TenderLove Community Center – Bernalillo County – TenderLove’s mission is to help homeless, near homeless and low-income women, including survivors of domestic violence and previously incarcerated women achieve stable, self-supporting lives for themselves and their families. Their twelve-month curriculum teaches skills women can use to enter or re-enter the job market. Skills include sewing, fashion design and crafting, as well as basic financial skills, resume writing, and interview skills, and basic employment etiquette.

Tewa Women United (TWU) – Rio Arriba and Santa Fe Counties and the Eight Northern Pueblos – The mission of TWU is to provide safe spaces of indigenous women to uncover the power, strength, and skills they possess to become positive forces for social change in their families and communities. TWU runs several programs that focus on environmental justice, reproductive and health justice, culturally based interventions to sexual violence and other trauma, and women’s leadership.
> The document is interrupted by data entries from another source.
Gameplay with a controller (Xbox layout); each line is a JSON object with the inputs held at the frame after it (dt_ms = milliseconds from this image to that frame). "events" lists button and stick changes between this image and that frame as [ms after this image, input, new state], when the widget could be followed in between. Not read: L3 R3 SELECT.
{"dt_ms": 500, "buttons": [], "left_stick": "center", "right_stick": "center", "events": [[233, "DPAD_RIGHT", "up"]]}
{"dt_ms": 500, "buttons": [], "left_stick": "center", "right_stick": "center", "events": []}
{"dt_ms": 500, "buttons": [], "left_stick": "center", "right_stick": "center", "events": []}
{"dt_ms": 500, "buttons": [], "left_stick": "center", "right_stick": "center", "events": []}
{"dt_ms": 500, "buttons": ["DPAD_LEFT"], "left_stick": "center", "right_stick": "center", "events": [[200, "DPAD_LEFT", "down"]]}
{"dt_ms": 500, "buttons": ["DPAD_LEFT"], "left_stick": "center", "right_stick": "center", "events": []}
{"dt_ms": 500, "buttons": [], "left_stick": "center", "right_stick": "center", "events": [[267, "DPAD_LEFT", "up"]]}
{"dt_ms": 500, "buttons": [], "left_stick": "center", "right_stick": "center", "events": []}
Young Women United (YWU) – Statewide – YWU is a community organizing project by and for young women of color in New Mexico, and believe social change should come from those most impacted by an issue. YWU works with women and families to identify issues impacting their lives and build policy efforts. Their cross-sector strategies in creating community-based systemic and policy change include: Albuquerque based community organizing, statewide campaign and policy initiatives, leadership development of young women of color, creation and distribution of media by and for communities, mind-body transformative practices, art and culture shift, and movement building within state-based and national social justice movements.